◆ THE RECORDS
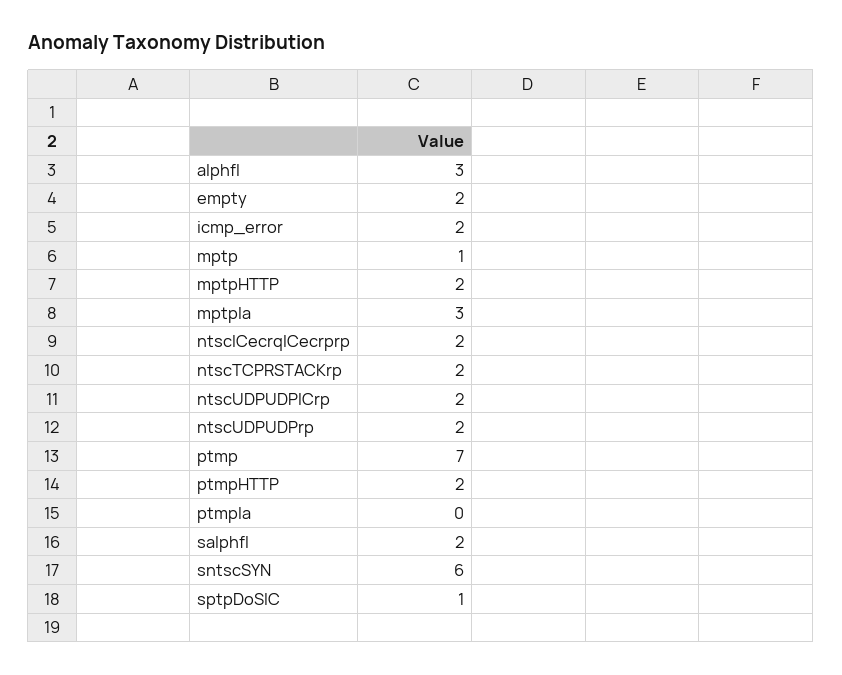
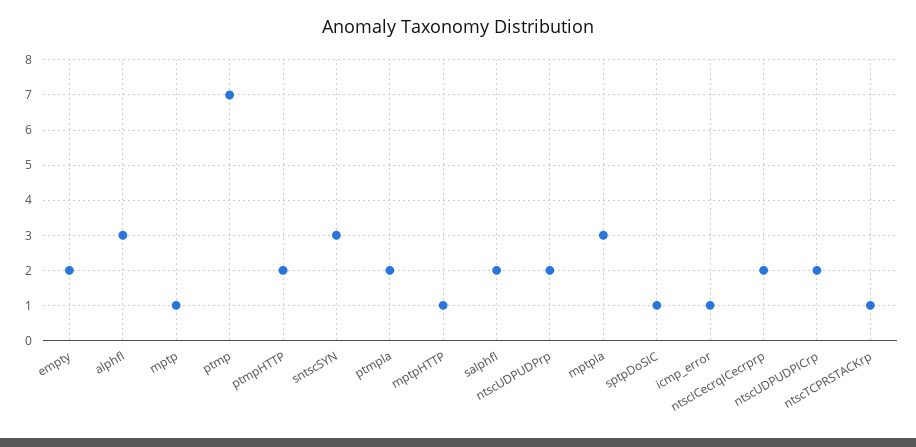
icmp_error: 2 -> 1
mptpHTTP: 2 -> 1
ntscTCPRSTACKrp: 2 -> 1
ptmpla: 0 -> 2
sntscSYN: 6 -> 3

◆ WORK ITEM
All of the entries above should be copied exactly, except for the pictures.

◆ REPLY
icmp_error: 2 -> 1
mptpHTTP: 2 -> 1
ntscTCPRSTACKrp: 2 -> 1
ptmpla: 0 -> 2
sntscSYN: 6 -> 3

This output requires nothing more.